> **Pose estimation data**
• • • •

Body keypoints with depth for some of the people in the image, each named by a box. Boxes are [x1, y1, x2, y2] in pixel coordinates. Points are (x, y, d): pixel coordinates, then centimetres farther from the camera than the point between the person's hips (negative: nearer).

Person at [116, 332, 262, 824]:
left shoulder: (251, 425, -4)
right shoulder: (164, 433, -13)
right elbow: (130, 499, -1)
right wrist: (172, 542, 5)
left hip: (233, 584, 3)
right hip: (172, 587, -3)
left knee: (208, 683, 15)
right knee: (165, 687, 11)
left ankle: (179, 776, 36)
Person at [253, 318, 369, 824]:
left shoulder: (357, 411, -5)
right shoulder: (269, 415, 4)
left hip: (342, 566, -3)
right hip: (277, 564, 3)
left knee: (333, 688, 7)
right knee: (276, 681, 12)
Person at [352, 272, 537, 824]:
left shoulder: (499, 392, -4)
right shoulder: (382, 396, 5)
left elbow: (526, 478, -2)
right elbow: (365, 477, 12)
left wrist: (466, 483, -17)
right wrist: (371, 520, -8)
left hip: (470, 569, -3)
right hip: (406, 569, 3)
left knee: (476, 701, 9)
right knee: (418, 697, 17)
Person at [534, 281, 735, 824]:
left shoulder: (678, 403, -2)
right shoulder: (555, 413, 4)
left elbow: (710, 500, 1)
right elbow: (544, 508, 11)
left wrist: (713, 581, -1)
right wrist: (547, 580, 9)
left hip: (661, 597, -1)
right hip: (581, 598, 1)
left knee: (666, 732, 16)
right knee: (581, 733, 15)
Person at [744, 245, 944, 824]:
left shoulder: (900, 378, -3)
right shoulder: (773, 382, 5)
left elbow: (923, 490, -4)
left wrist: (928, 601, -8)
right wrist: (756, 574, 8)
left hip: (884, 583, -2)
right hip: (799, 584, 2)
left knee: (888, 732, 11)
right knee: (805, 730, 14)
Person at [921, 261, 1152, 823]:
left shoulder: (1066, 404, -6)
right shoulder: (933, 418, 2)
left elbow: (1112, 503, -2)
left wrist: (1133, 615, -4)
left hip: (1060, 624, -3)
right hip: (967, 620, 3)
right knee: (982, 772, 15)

• • • •

Copy the records from their start up to and including the line with "right shoulder: (164, 433, -13)", keeping every line, and increase each number in the keypoint values (x, y and depth) by 47.

Body keypoints with depth for some of the people in the image, each named by a box. Boxes are [x1, y1, x2, y2] in pixel coordinates. Points are (x, y, d): pixel coordinates, then centimetres farther from the camera than the point between the person's hips (negative: nearer).

Person at [116, 332, 262, 824]:
left shoulder: (298, 472, 43)
right shoulder: (211, 480, 34)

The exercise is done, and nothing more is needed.